Cutting Loose Your Babies
When are you done? When have you found the bottom of the error pit and are now just massaging words? When do you cut your baby loose? I think I'm looking for perfection and perfection doesn't exist. I've excised every typo so that I've gone through it twice now without MSWord or I finding one. No individual lines are unintelligible, at least I don't think they are. I've beat it with my self-help books and checklists, and fear flattening it to the point of dullsville, but yet I still wince at appropriate points (am I too much a weeny), get emotionally choked up at certain points (did I take estrogen by mistake), and can't find any loose ends at the end of the story (except those I manufactured for selected reasons). It has to be ready; it must be ready. But how do I know it's ready? Burping it doesn't seem to help. Ink just dribbles down on my shirt. Is there an acid test other than the obvious down the road, a rejection from an agent?
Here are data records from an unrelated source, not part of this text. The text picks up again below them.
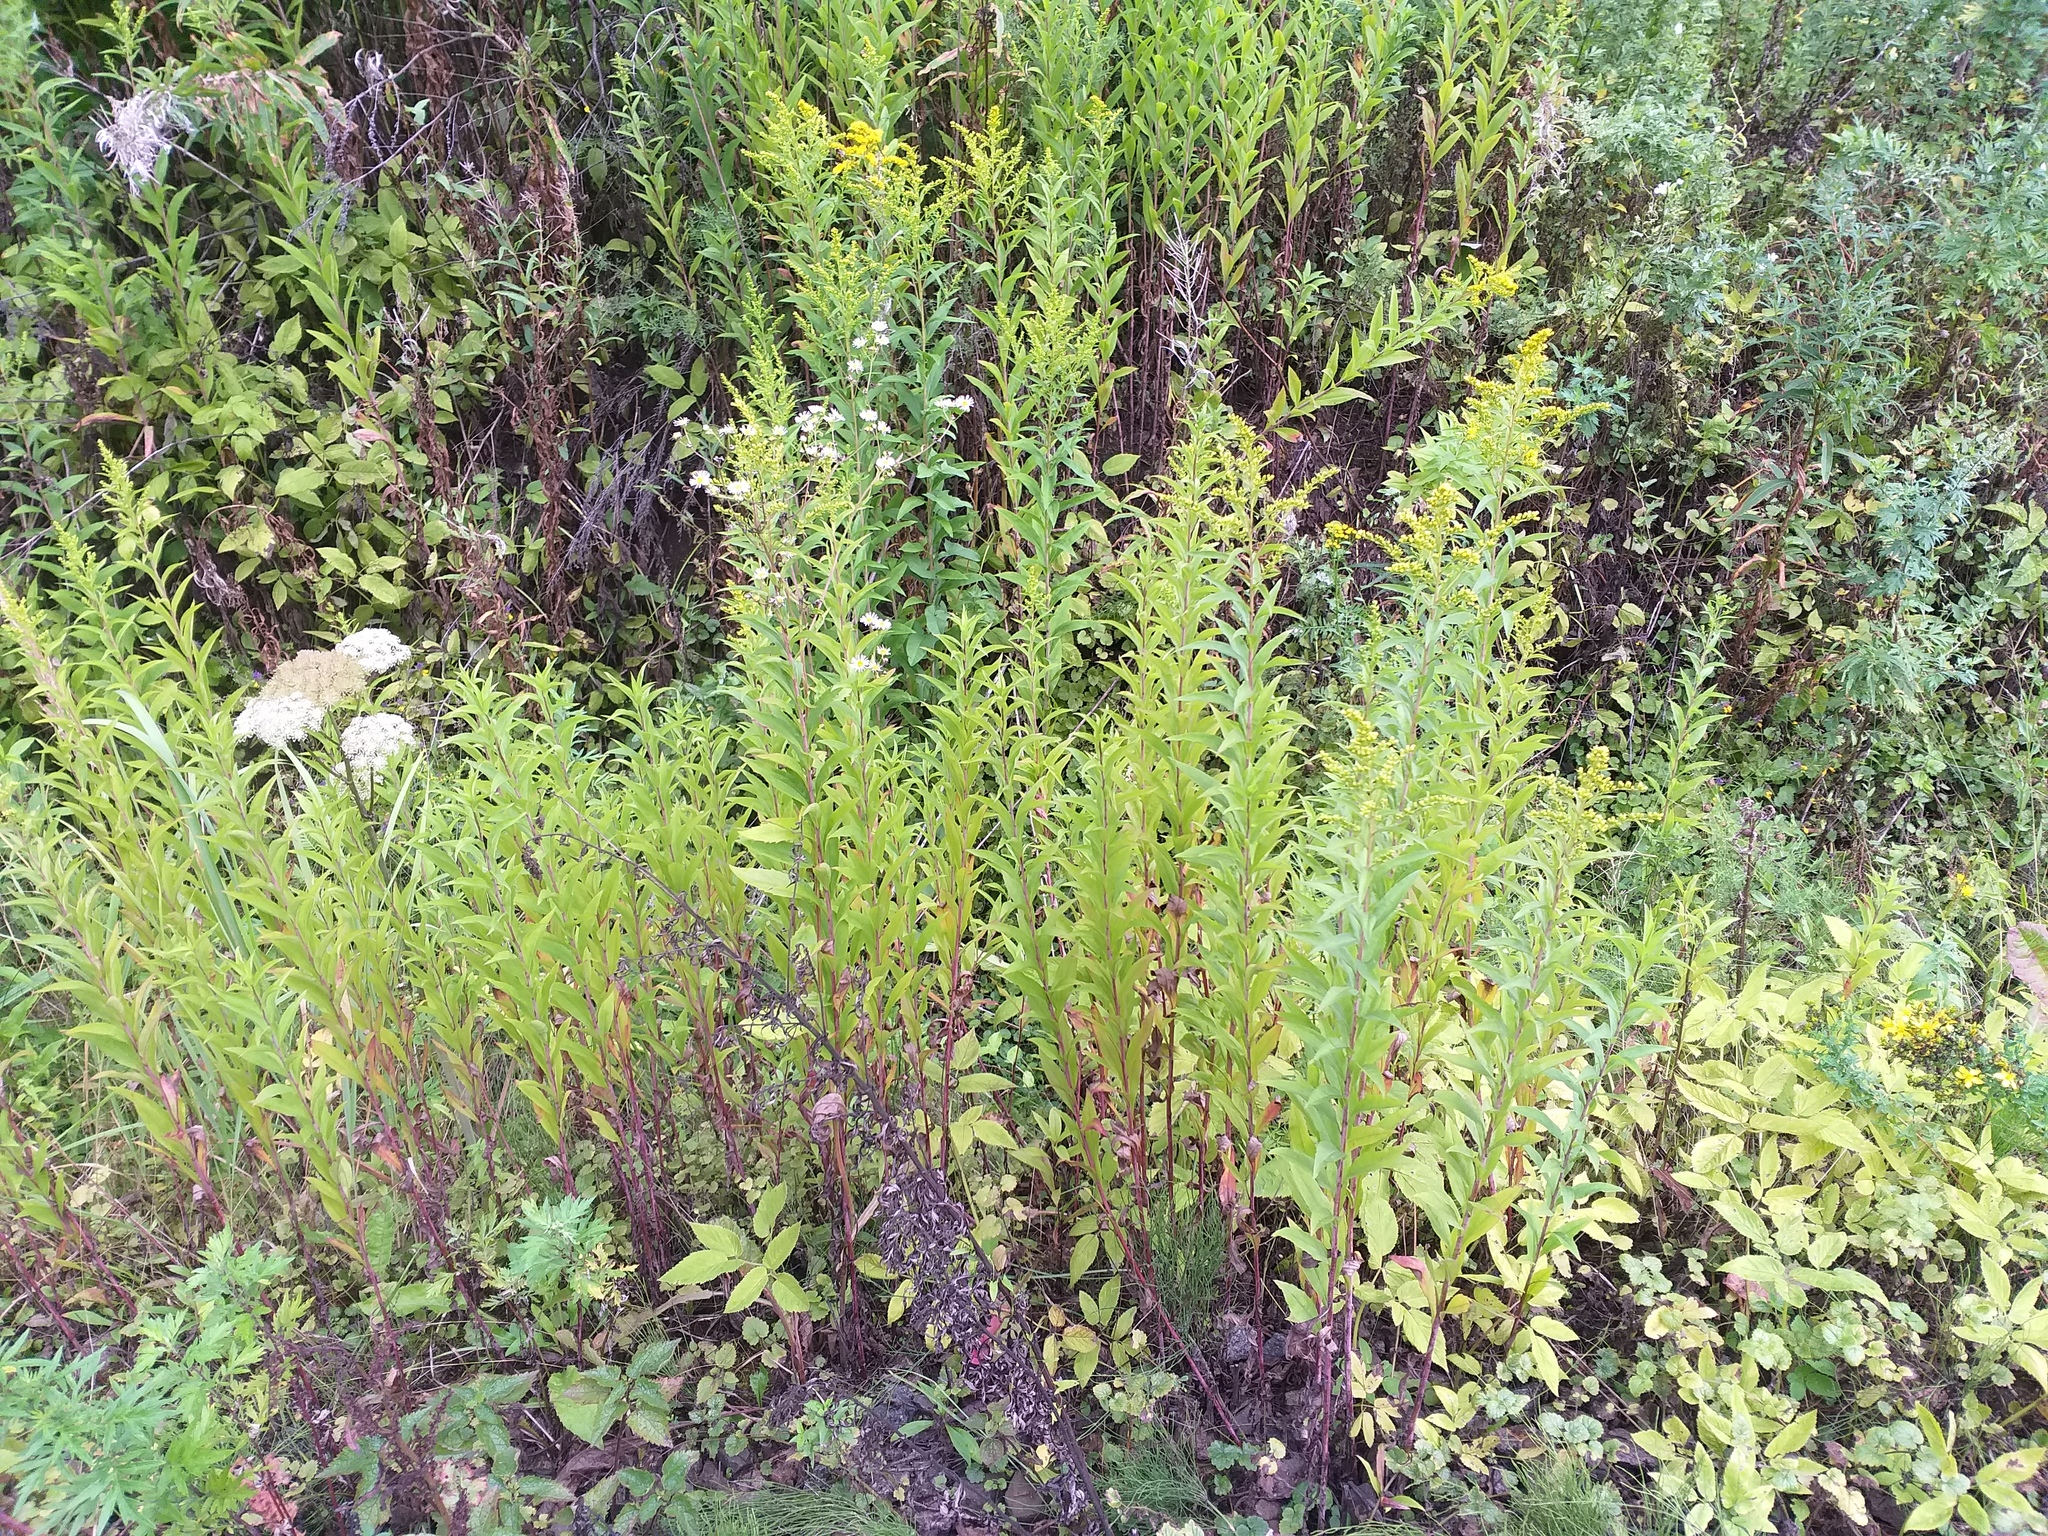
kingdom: Plantae
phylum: Tracheophyta
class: Magnoliopsida
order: Asterales
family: Asteraceae
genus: Solidago
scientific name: Solidago gigantea
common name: Giant goldenrod
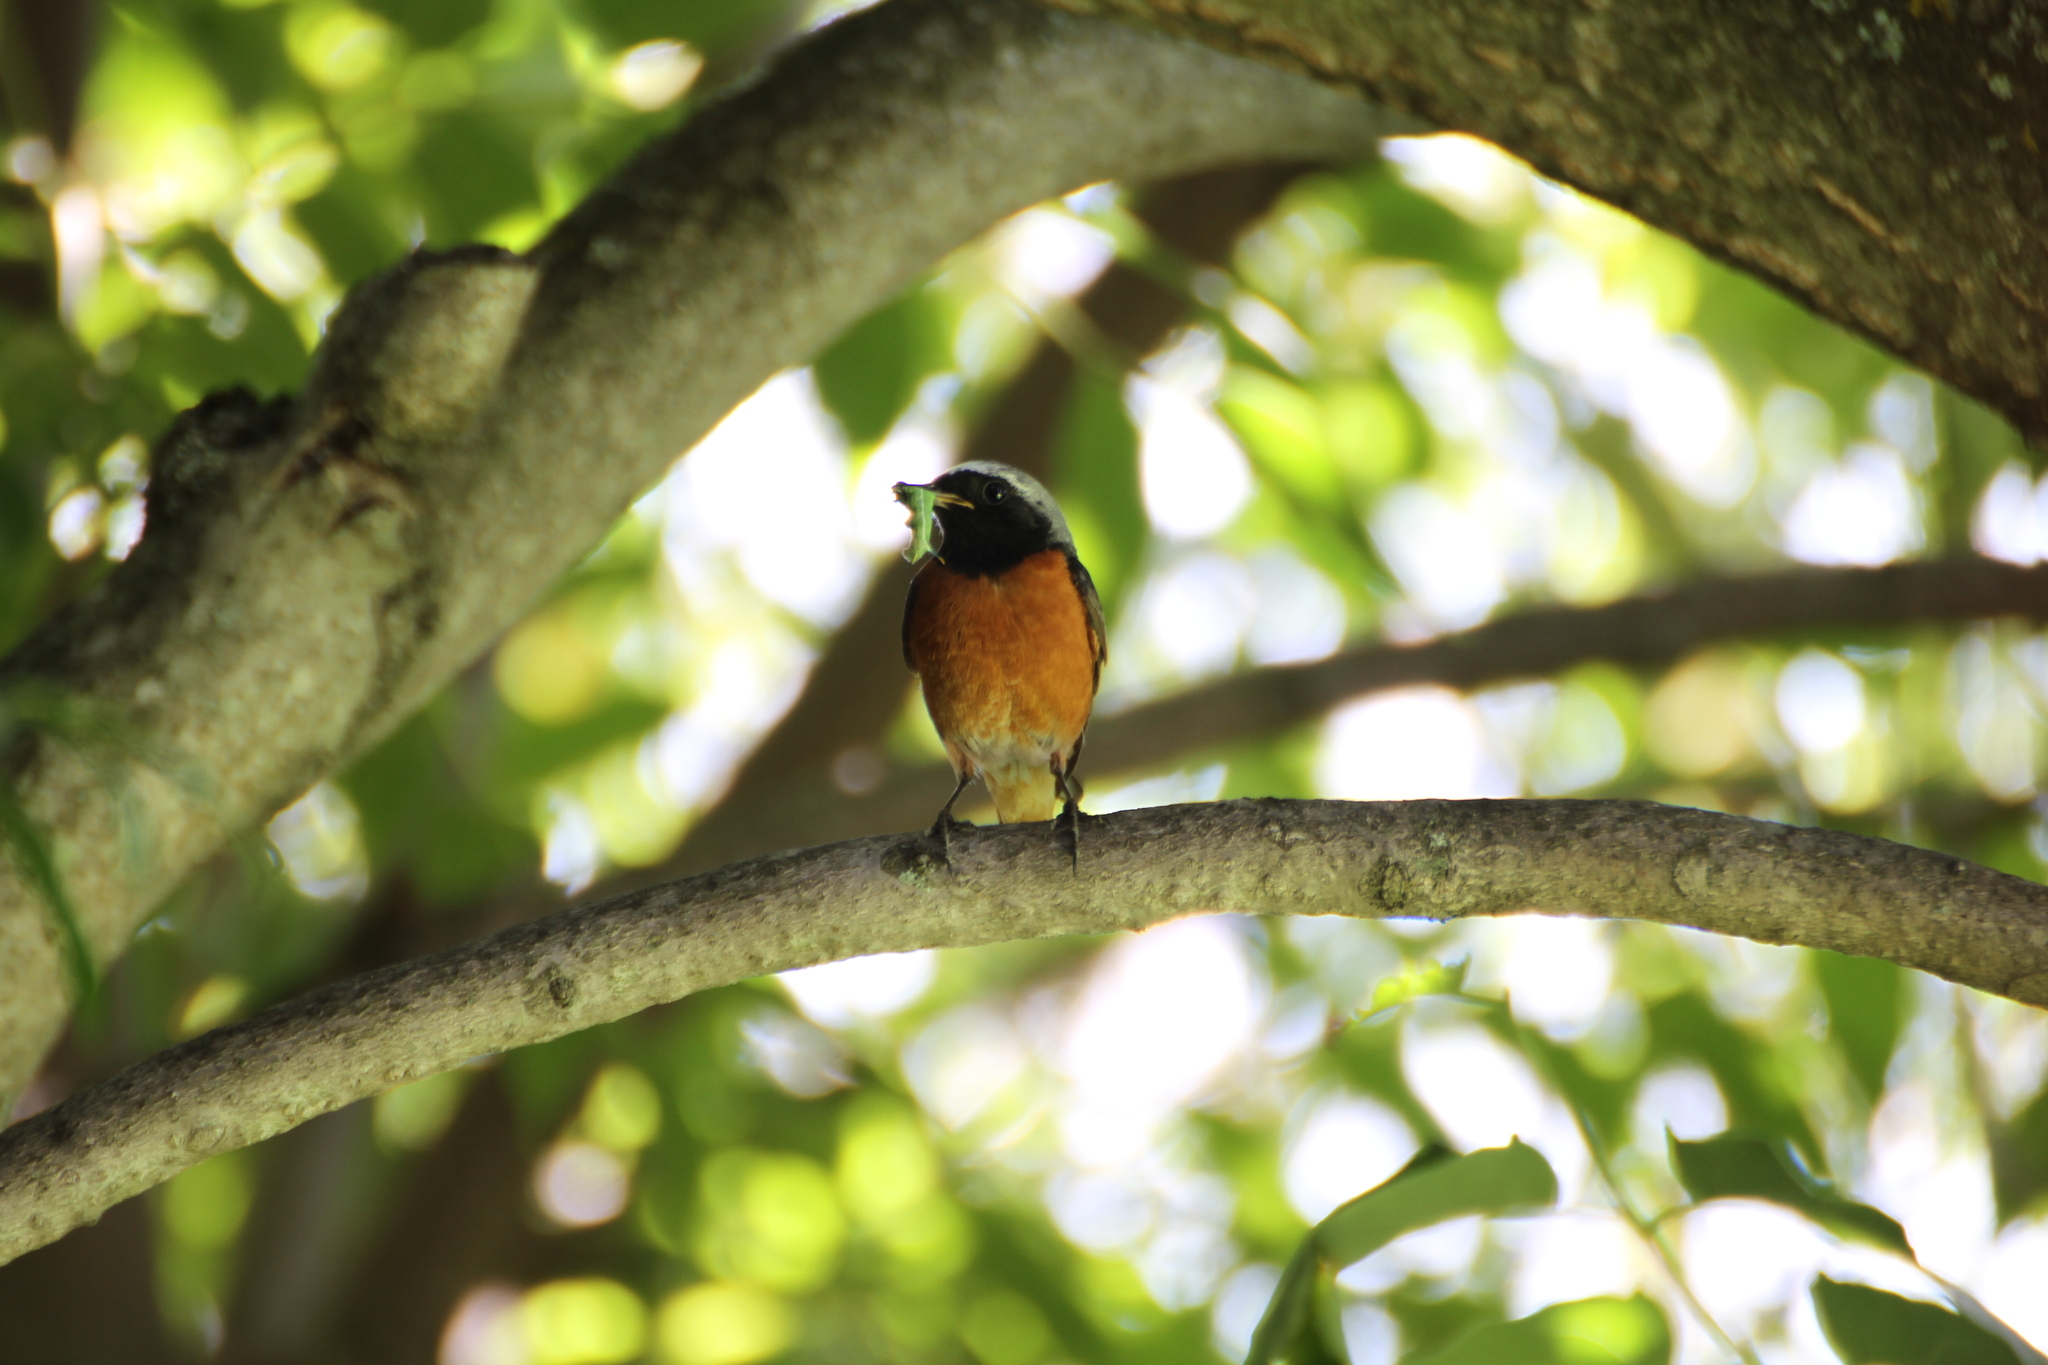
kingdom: Animalia
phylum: Chordata
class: Aves
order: Passeriformes
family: Muscicapidae
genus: Phoenicurus
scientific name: Phoenicurus phoenicurus
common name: Common redstart
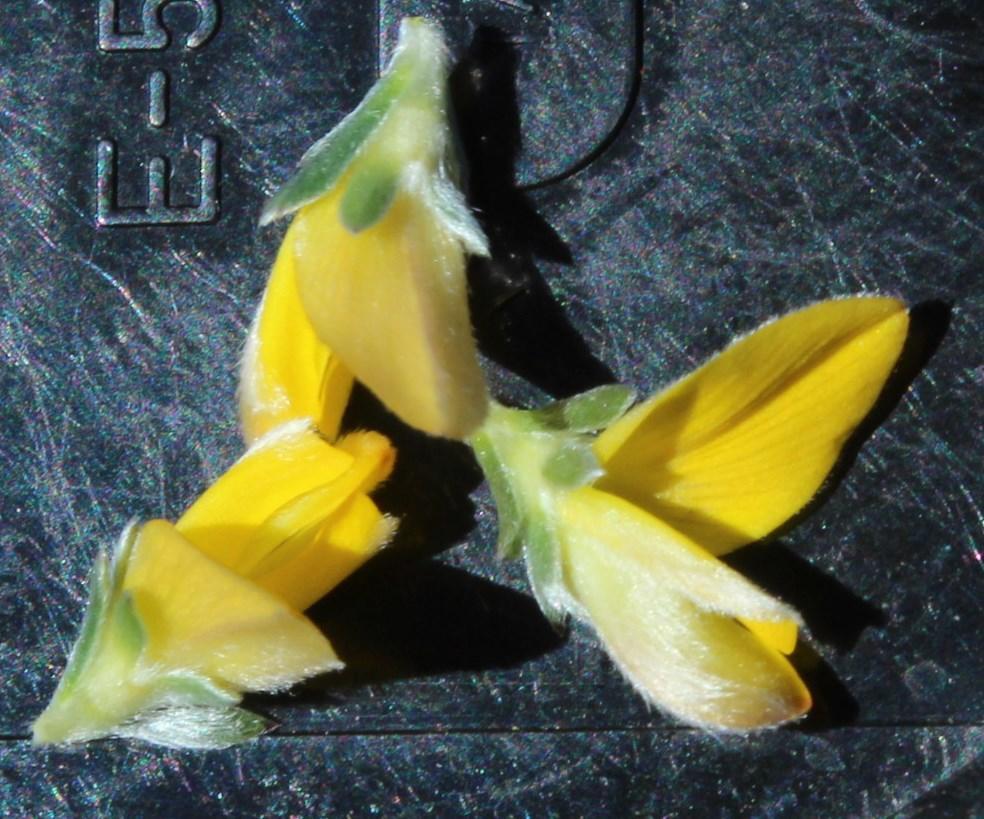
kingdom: Plantae
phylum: Tracheophyta
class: Magnoliopsida
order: Fabales
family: Fabaceae
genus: Aspalathus
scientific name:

I guess it's like a father after his son has left for college and turned the corner and driven out of sight: "I've done the best I can, and now I get to make his room my man-cave." I guess letting go does have some advantages.
1 comment:
I'm about at the same point with my novel as you are with yours. I've decided since I've already started going through it one more time, I'll finish this pass then try to line up a beta reader.
I don't think wincing or choking up at your own work is a flaw — if it still grips you, it ought to grip most readers as well.
Time to start that man-cave. I was actually thinking about making a library out of that room myself.